All API request/response models live in relaymd-core under relaymd.models, shared by relaymd and relaymd-worker. If a field changes, it changes in one place and all consumers break loudly at import time rather than silently at runtime.

Logging

structlog with JSON output in production, ConsoleRenderer in development (detected via RELAYMD_ENV=development). Renderer is orjson for performance. All log statements use keyword arguments — no f-string messages.

log.info("checkpoint_uploaded", job_id=str(job_id), b2_key=key, size_bytes=size)
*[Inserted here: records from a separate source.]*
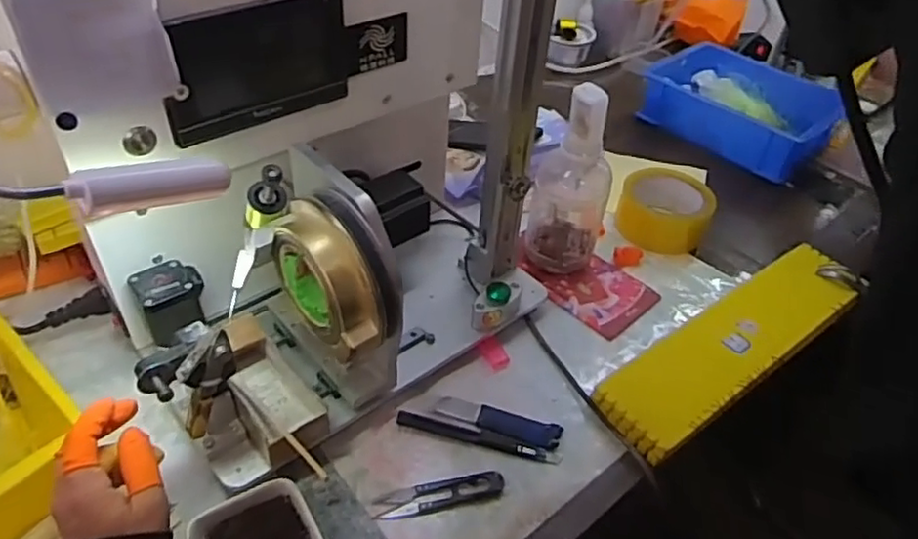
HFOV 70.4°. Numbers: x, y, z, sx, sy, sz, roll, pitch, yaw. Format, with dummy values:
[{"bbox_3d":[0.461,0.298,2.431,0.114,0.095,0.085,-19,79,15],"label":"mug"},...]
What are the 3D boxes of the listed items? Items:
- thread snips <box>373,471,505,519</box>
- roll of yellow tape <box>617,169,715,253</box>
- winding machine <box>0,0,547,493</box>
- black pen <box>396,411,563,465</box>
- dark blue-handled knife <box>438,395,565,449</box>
[{"bbox_3d":[-0.014,0.173,0.505,0.099,0.010,0.023,-9,45,-14],"label":"thread snips"},{"bbox_3d":[0.241,-0.069,0.764,0.102,0.054,0.102,24,46,18],"label":"roll of yellow tape"},{"bbox_3d":[-0.088,-0.070,0.505,0.209,0.325,0.345,36,51,28],"label":"winding machine"},{"bbox_3d":[0.016,0.141,0.548,0.138,0.007,0.013,12,44,7],"label":"black pen"},{"bbox_3d":[0.034,0.130,0.559,0.106,0.005,0.024,14,44,9],"label":"dark blue-handled knife"}]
Both the orchestrator and worker have a logging.py module that configures structlog once on startup and exposes get_logger(name).

Testing

Layer	Framework	Notes
Orchestrator API	`pytest` + `httpx AsyncClient`	In-memory SQLite DB per test
Worker logic	`pytest` + `unittest.mock`	Mock Infisical, B2, subprocess
Storage module	`pytest` + `moto`	`moto` mocks the S3/B2 API locally
Scheduling loops	`pytest` + `freezegun`	Freeze time to test stale worker detection
CLI commands	`pytest` + `unittest.mock`	Mock StorageClient and httpx
Config loading	`pytest` + `tmp_path`	Write YAML to temp dir, assert round-trip

Container Registry

GHCR (GitHub Container Registry). Images tagged as:

ghcr.io/<org>/relaymd-worker:<tag>
ghcr.io/<org>/relaymd-orchestrator:<tag>

Use immutable SHA tags for production deployments.

Open Items

AToM-OpenMM checkpoint glob pattern — what files does AToM actually write? Confirm during end-to-end testing.
Salad GPU model strings — the VRAM_TIERS dict in scheduling.py needs exact nvidia-smi model name strings from real Salad nodes.
clusterB cross-cluster sbatch — submitting SLURM jobs to clusterB from a clusterA-hosted orchestrator requires SSH. Not yet implemented.